PhoenixKitCatalogue.Workers.PdfExtractor (PhoenixKitCatalogue v0.2.0)

Copy Markdown View Source

Oban worker that extracts text page-by-page from a PDF using pdfinfo (page count) + pdftotext (per-page text).

Keyed by file_uuid (core's phoenix_kit_files.uuid), not the per-upload phoenix_kit_cat_pdfs.uuid — so two uploads of identical content share one extraction job.

Lifecycle

  1. Look up the extraction row by file_uuid.
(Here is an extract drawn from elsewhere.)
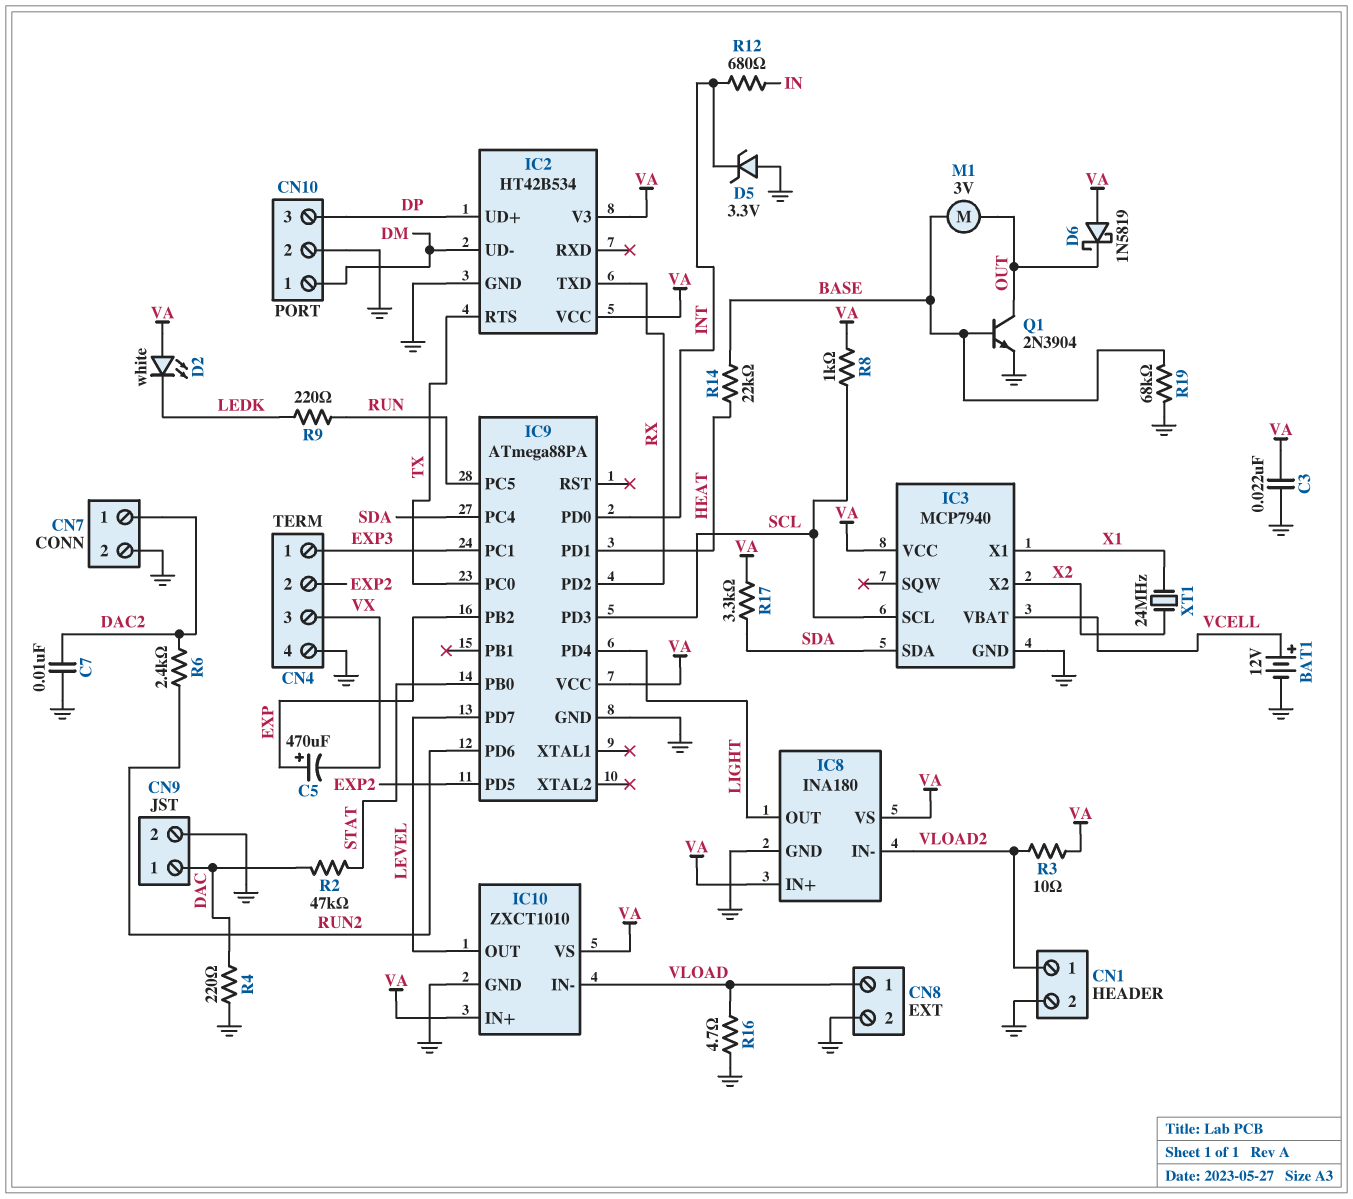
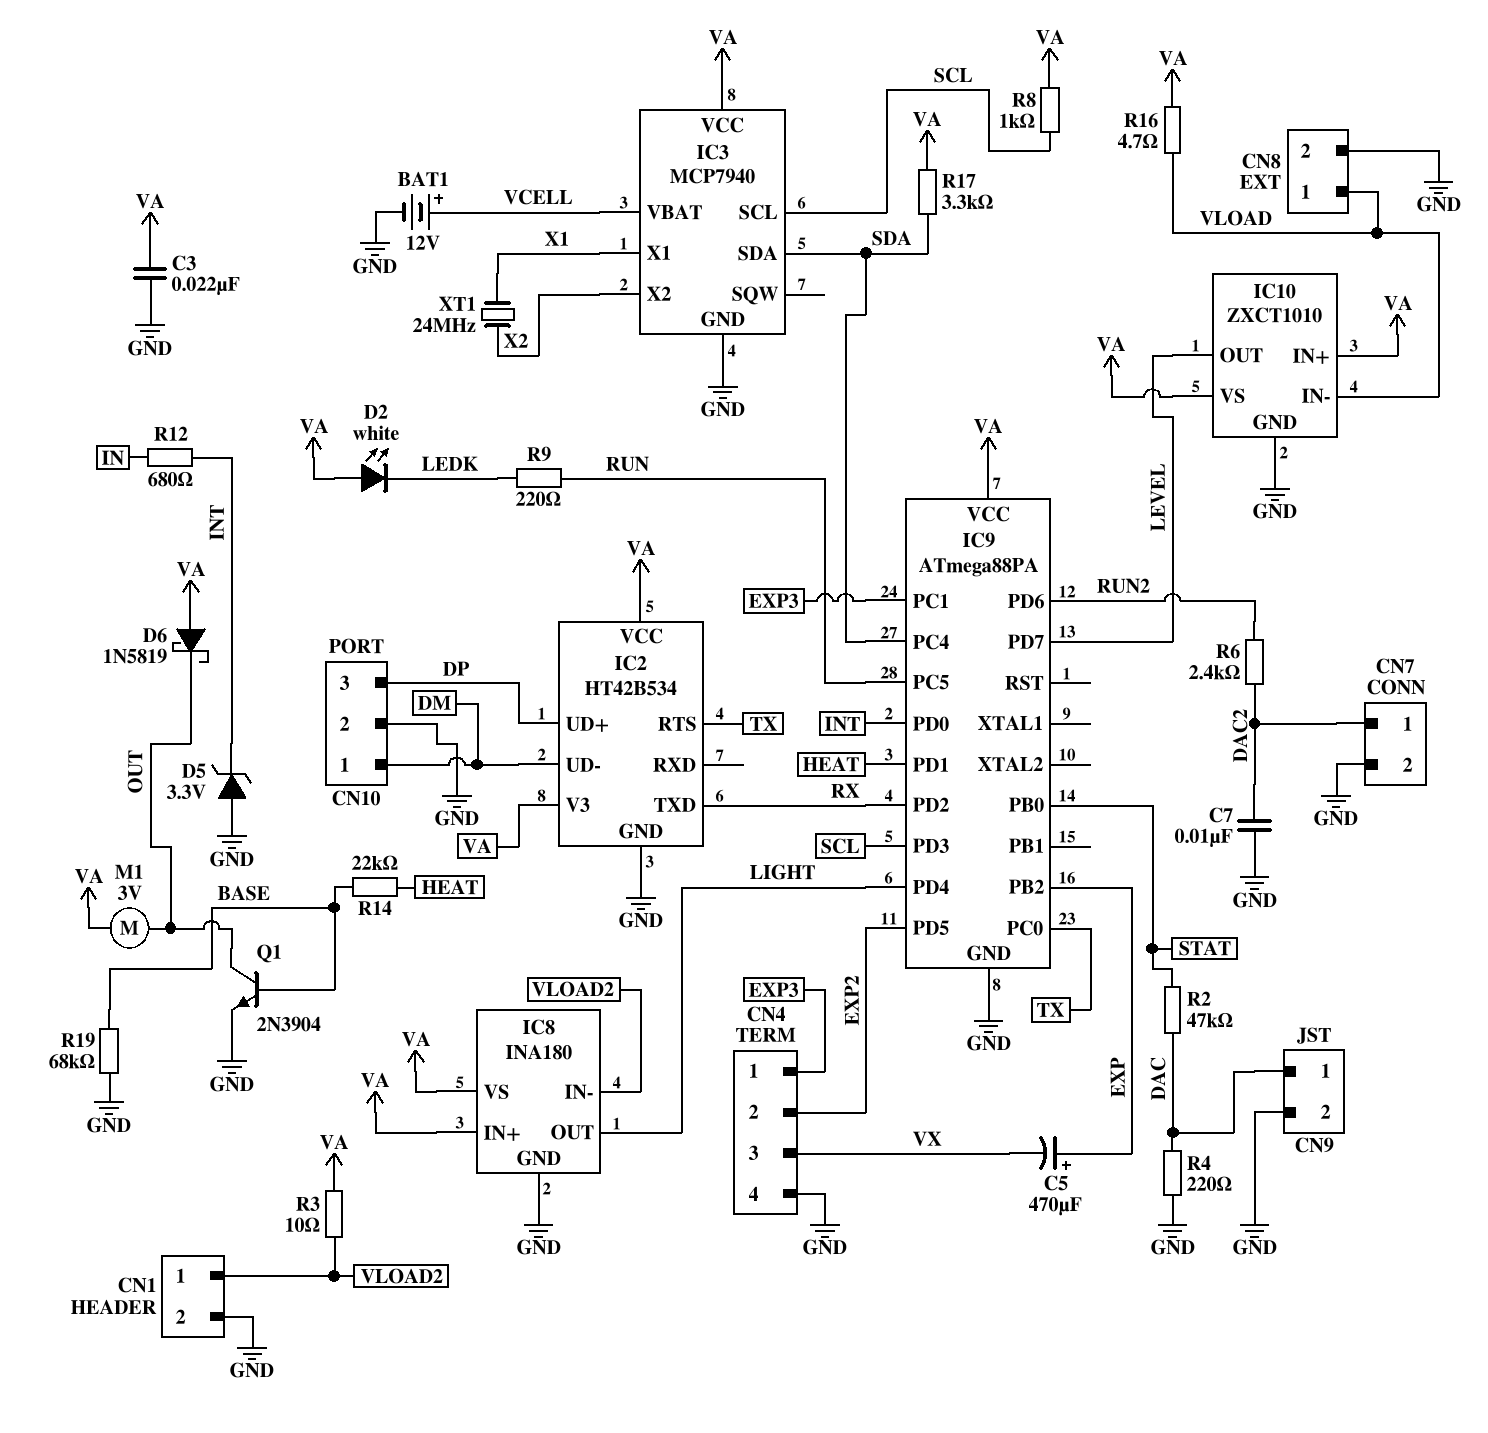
M1: motor 3V (BASE, OUT) -> motor 3V (OUT, VA)
R16: 4.7 (GND, VLOAD) -> 4.7 (VA, VLOAD)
If terminal (extracted / scanned_no_text / failed), no-op (retry of an already-done job, or duplicate enqueue from a content-dedup upload).
  2. Resolve the binary via Storage.retrieve_file/1 — returns a temp path. Works whether the file lives on local disk, S3, or anything core supports.
  3. Mark "extracting".
  4. pdfinfo for page count. Treat parse failures as fatal.
  5. For each page, pdftotext -layout, normalize, hash, upsert into the per-page content cache, insert a pdf_pages row.
  6. Transition to extracted (or scanned_no_text if all pages came back empty). Failures mid-loop transition to failed.

Concurrency

Configured via the host app's Oban queue config. Recommend queue: :catalogue_pdf, limit: 2 so a 1000-page PDF doesn't pin CPU or block other queues.